Im bewaffneten Grenzkonflikt zwischen Thailand und Kambodscha hat der Internationale Gerichtshof (IGH) beide Seiten zum Rückzug ihrer Truppen vom umstrittenen Territorium aufgefordert. Thailand und Kambodscha sollen eine entmilitarisierte Zone rings um die Hindu-Tempelanlage Preah Vihear akzeptieren und jedwede militärische Handlung unterlassen. Das erklärte IGH-Präsident Hisashi Owada aus Japan am Montag im Friedenspalast in DenHaag.
Für diese völkerrechtlich bindende Aufforderung stimmten 11 der 16 Richter des höchsten Gerichtshofes der Vereinten Nationen. 15 UN-Richter forderten zugleich Thailand auf, Kambodschas freien Zugang zu dem Tempel nicht länger zu stören und die Versorgung der Anlage mit zivilen Gütern nicht zu behindern.

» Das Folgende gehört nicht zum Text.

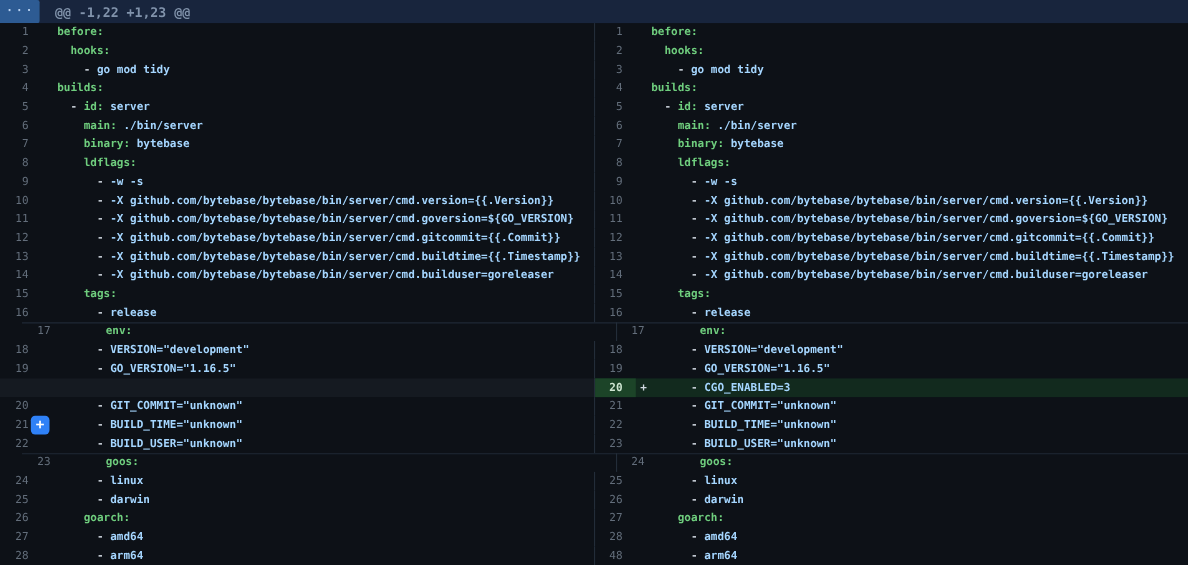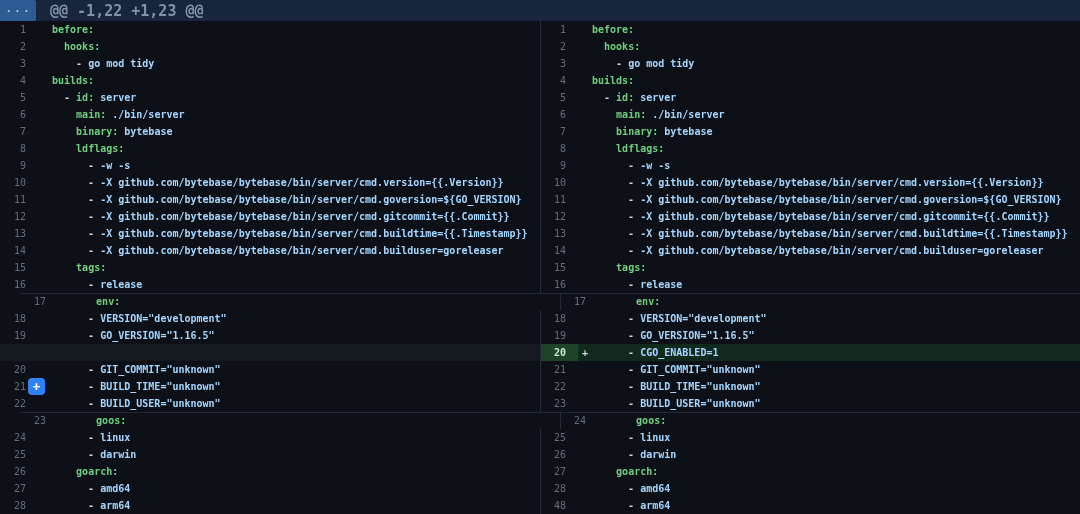--- a/index.html
+++ b/index.html
@@ -15,21 +15,21 @@
     height:21px; flex:0 0 21px; display:flex; align-items:center;
     background:#18253d;
   }
   .expand-btn {
     width:36px; height:21px; flex:0 0 36px;
     background:#2d5b93; border:none; border-radius:0 2px 2px 0;
     color:#b9d3f3; font-size:13px; line-height:19px; text-align:center;
     cursor:pointer; font-family:inherit; letter-spacing:1px;
   }
   .hunk-label {
-    margin-left:14px; color:#8193ab; font-size:15px; font-weight:600;
+    margin-left:14px; color:#8193ab; font-size:12px; font-weight:600;
     white-space:pre;
   }
 
   
   .rows { flex:1 1 auto; }
   .row { display:flex; height:17px; line-height:17px; }
   .row.sep { box-shadow: inset 0 1px 0 #1f2936; margin-left: 20px; }
   .side {
     width:540px; flex:0 0 540px; display:flex; position:relative;
   }
@@ -301,21 +301,21 @@
           <span class="lnum">19</span>
           <span class="marker"></span>
           <span class="code"><span class="seg-p">      - </span><span class="seg-s">GO_VERSION="1.16.5"</span></span>
         </div>
       </div>
       <div class="row">
         <div class="side left-side empty"></div>
         <div class="side right-side add">
           <span class="lnum">20</span>
           <span class="marker">+</span>
-          <span class="code"><span class="seg-p">      - </span><span class="seg-s">CGO_ENABLED=1</span></span>
+          <span class="code"><span class="seg-p">      - </span><span class="seg-s">CGO_ENABLED=3</span></span>
         </div>
       </div>
       <div class="row">
         <div class="side left-side">
           <span class="lnum">20</span>
           <span class="marker"></span>
           <span class="code"><span class="seg-p">      - </span><span class="seg-s">GIT_COMMIT="unknown"</span></span>
         </div>
         <div class="side right-side">
           <span class="lnum">21</span>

Das Urteil ist bindend, kann aber nicht durchgesetzt werden
Einstimmig wies der IGH den Antrag Thailands zurück, die von Kambodscha eingereichte Klage abzuweisen. Allerdings konnte sich auch die kambodschanische Regierung nicht voll durchzusetzen. Sie hatte bei dem Gerichtshof im April eine einstweilige Anordnung allein an Bangkok zum sofortigen und bedingungslosen Rückzug der thailändischen Truppen aus der Umgebung des Tempels beantragt. Dazu hörte der IGH Vertreter beider Regierungen an.
Der Grenzstreit zwischen Thailand und Kambodscha schwelt seit Jahrzehnten. Im Februar hatte der UN-Sicherheitsrat nach einem erneuten Aufflammen von Kämpfen mit mehreren Toten einen Waffenstillstand gefordert.
Obwohl das Urteil bindend für beide Seiten ist, hat das Gericht in Den Haag keine eigenen Machtmittel, seine Einhaltung notfalls zu erzwingen. Allerdings hatten beide Seiten signalisiert, den Spruch des IGH akzeptieren und erfüllen zu wollen. Das UN-Gericht rief die Regierungen in Bangkok und Phnom Penh auf, offiziell über die Einhaltung des Urteils zu informieren.
Der Grenzverlauf ist unklar
Die beiden südostasiatischen Staaten streiten parallel auch über Einzelheiten des Grenzverlaufs. Der IGH betonte jedoch, dass die Festlegung der entmilitarisierten Zone rings um das Hindu-Heiligtum Preah Vihear sowie die Aufforderung zum Truppenrückzug an beide Länder keine Vorentscheidung darstellt.
Kambodscha hatte das Gericht nach wiederholten Scharmützeln zwischen Truppen beider Länder am 28. April gebeten, die IGH-Entscheidung von 1962, dass der Tempel Kambodscha gehört, klarer zu interpretieren. Das Urteil dazu steht noch aus. Thailand hatte erklärt, es akzeptiere zwar Kambodschas 1962 vom IGH bestätigtes Eigentumsrecht an dem Tempel, jedoch erhebt Bangkok ebenso wie Phnom Penh Ansprüche auf das 4,6 Quadratkilometer große Gebiet rings um die Tempelanlage.